Keywords: Electroacupuncture, microglia, TLR4/NF-κB signaling pathway
Introduction
Stroke is a great threat to the public health worldwide. Ischemic stroke, accounting for nearly 80% of the cerebrovascular disorders, causes severe sequels and financial burdens to the survivals [1]. As an important part of traditional Chinese medicine, acupuncture has been proved to improve the life quality of the patients through attenuating the functional disorders and morbidity, as well as few side effects [2]. Although acupuncture has been commonly used in China for treating stroke, its mechanism is still not well defined.
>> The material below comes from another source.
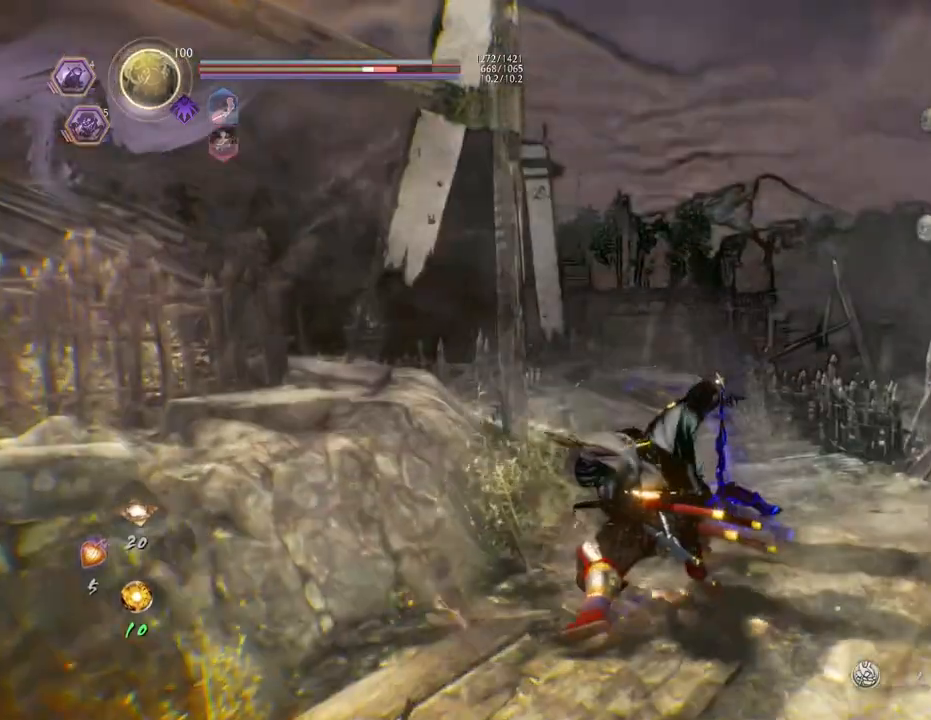
{"buttons": ["CIRCLE", "R1"], "left_stick": "up", "right_stick": "center", "events": [[50, "left_stick", "up"], [100, "CROSS", "down"], [183, "CROSS", "up"], [267, "R1", "down"], [300, "CIRCLE", "down"], [400, "CIRCLE", "up"], [500, "CIRCLE", "down"]]}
Recently, extensive studies have been conducted to investigate the potential mechanism of cerebral ischemia [3,4]. Up to now, most studies approved that inflammatory reactions played crucial roles in the pathogenesis of cerebral ischemia [5]. To be exact, the inflammatory reactions may contribute to the secondary brain injury during the cerebral ischemia, which is considered as the major cause for the ischemic injuries. Therefore, it is reasonable to speculate that anti-inflammatory therapy may be effective in preventing and treating cerebral ischemia.
Microglia is considered as the main immune effector cells in the brain tissues. Its activation, depending on the interaction between the receptor and ligands, has been acknowledged as the initiating factor for triggering the immune reactions in cerebral tissues [6]. To our best knowledge, the major type of receptor in the immune system is Toll like receptors (TLRs), among which TLR4 plays a crucial role in the ischemic injury [7,8]. It is highly expressed in the microglia, and is closely associated with the activation of NF-κB signaling pathway in the ischemic tissues.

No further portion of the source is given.